# What is being asked
Please return every record exactly as written, leaving out the pictures.

# Task input
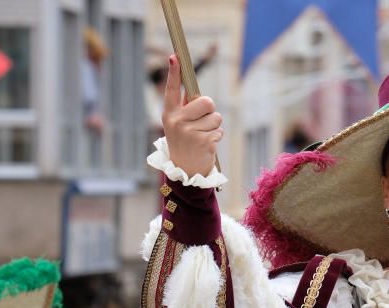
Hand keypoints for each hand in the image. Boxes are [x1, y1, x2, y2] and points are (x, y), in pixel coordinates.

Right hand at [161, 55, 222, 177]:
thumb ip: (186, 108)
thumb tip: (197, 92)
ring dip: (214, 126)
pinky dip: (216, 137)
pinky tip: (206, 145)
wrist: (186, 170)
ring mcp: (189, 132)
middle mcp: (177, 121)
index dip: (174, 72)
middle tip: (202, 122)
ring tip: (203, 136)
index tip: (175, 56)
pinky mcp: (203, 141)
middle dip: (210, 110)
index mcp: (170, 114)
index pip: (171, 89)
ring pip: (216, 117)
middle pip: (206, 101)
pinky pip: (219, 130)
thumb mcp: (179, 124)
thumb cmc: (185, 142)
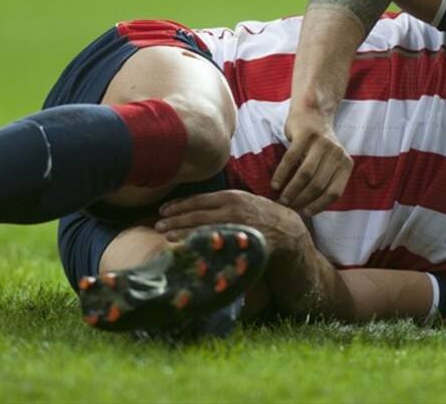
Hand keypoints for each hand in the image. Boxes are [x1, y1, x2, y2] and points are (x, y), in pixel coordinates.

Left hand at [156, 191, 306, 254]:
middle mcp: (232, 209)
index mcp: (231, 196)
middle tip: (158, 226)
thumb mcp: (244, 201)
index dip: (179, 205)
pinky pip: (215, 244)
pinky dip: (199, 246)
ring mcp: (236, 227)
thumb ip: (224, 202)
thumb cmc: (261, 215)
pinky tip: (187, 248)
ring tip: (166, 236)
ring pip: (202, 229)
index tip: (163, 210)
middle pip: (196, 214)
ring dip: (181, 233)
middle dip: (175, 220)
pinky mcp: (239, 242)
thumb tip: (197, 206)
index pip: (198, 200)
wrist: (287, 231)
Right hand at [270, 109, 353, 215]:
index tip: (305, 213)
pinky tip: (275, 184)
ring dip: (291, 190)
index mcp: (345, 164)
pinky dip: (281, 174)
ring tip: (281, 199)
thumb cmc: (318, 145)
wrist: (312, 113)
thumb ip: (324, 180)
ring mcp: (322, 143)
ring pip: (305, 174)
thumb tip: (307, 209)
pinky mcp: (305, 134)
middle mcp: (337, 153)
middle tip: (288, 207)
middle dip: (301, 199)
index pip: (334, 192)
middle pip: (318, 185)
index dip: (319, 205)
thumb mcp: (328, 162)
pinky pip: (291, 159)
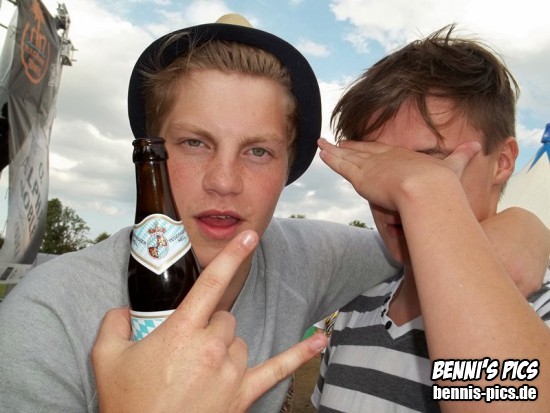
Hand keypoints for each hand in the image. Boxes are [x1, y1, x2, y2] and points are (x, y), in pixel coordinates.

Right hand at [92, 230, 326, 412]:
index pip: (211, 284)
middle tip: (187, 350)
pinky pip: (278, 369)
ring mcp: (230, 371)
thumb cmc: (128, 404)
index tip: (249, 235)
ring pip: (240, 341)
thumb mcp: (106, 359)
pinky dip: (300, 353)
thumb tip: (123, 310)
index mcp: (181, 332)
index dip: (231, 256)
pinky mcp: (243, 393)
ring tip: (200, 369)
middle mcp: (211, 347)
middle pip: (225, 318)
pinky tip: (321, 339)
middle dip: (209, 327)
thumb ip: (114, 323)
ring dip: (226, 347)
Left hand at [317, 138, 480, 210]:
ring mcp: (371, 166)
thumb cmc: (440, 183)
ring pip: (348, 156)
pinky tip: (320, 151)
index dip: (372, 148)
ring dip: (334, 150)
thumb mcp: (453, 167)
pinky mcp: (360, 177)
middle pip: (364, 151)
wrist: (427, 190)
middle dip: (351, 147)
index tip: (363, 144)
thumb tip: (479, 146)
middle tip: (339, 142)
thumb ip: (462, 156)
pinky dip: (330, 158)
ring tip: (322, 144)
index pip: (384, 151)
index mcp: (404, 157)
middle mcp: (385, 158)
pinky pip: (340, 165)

# Written reply
Hand keypoints for each hand in the image. Boxes are [x1, y1, x2, y2] and points are (x, y), in pixel coordinates.

Right hand at [161, 55, 222, 177]:
thumb ip: (186, 108)
thumb tip: (197, 92)
ring dip: (214, 126)
pinky dip: (216, 137)
pinky tip: (206, 145)
wrist: (186, 170)
ring mcp: (189, 132)
middle mcp: (177, 121)
index dip: (174, 72)
middle tip: (202, 122)
ring tip: (203, 136)
index tip: (175, 56)
pinky mcp: (203, 141)
middle dip: (210, 110)
index mcp: (170, 114)
index pip: (171, 89)
ring pip: (216, 117)
middle pip: (206, 101)
pinky pip: (219, 130)
thumb mcp: (179, 124)
thumb cmc: (185, 142)
Hand keypoints for each hand in the image. Boxes are [x1, y1, x2, y2] and points are (x, y), in pixel coordinates.

Left hand at [156, 191, 306, 254]:
middle mcp: (232, 209)
index mcp: (231, 196)
middle tip: (158, 226)
thumb mcp: (244, 201)
index dip: (179, 205)
pinky pip: (215, 244)
pinky dip: (199, 246)
ring mcp: (236, 227)
thumb ip: (224, 202)
thumb cmc: (261, 215)
pinky tip: (187, 248)
ring tip: (166, 236)
ring pip: (202, 229)
index tip: (163, 210)
middle pip: (196, 214)
ring dip: (181, 233)
middle dip: (175, 220)
pinky mcp: (239, 242)
thumb tip: (197, 206)
index pip: (198, 200)
wrist: (287, 231)
Right hand at [270, 109, 353, 215]:
index tip: (305, 213)
pinky tip: (275, 184)
ring dip: (291, 190)
index mcp: (345, 164)
pinky dip: (281, 174)
ring tip: (281, 199)
thumb cmc: (318, 145)
wrist: (312, 113)
thumb ip: (324, 180)
ring mcp: (322, 143)
ring pip: (305, 174)
thumb tip: (307, 209)
pinky mcp: (305, 134)
middle mcp: (337, 153)
middle tip: (288, 207)
middle dip: (301, 199)
index pip: (334, 192)
middle pip: (318, 185)
index dip: (319, 205)
thumb mcp: (328, 162)
pinky pip: (291, 159)
Hand keypoints for each hand in the image. Boxes are [x1, y1, x2, y2] and points are (x, y), in pixel coordinates.

Right hand at [92, 230, 326, 412]:
index pip: (211, 284)
middle tip: (187, 350)
pinky pip: (278, 369)
ring mcp: (230, 371)
thumb cmc: (128, 404)
index tip: (249, 235)
ring pip: (240, 341)
thumb mcp: (106, 359)
pinky dip: (300, 353)
thumb tip: (123, 310)
index mcp: (181, 332)
index dip: (231, 256)
pinky mcp: (243, 393)
ring tip: (200, 369)
middle mcp: (211, 347)
middle pip: (225, 318)
pinky tip: (321, 339)
middle dip: (209, 327)
thumb ip: (114, 323)
ring dip: (226, 347)
Left hand at [317, 138, 480, 210]:
ring mcp: (371, 166)
thumb cmc: (440, 183)
ring pip: (348, 156)
pinky tip: (320, 151)
index dip: (372, 148)
ring dip: (334, 150)
thumb mcp: (453, 167)
pinky mcp: (360, 177)
middle pip: (364, 151)
wrist: (427, 190)
middle dip: (351, 147)
index tip: (363, 144)
thumb tip: (479, 146)
middle tip: (339, 142)
thumb ip: (462, 156)
pinky dip: (330, 158)
ring tip: (322, 144)
index pip: (384, 151)
index mcp: (404, 157)
middle mcp: (385, 158)
pinky pip: (340, 165)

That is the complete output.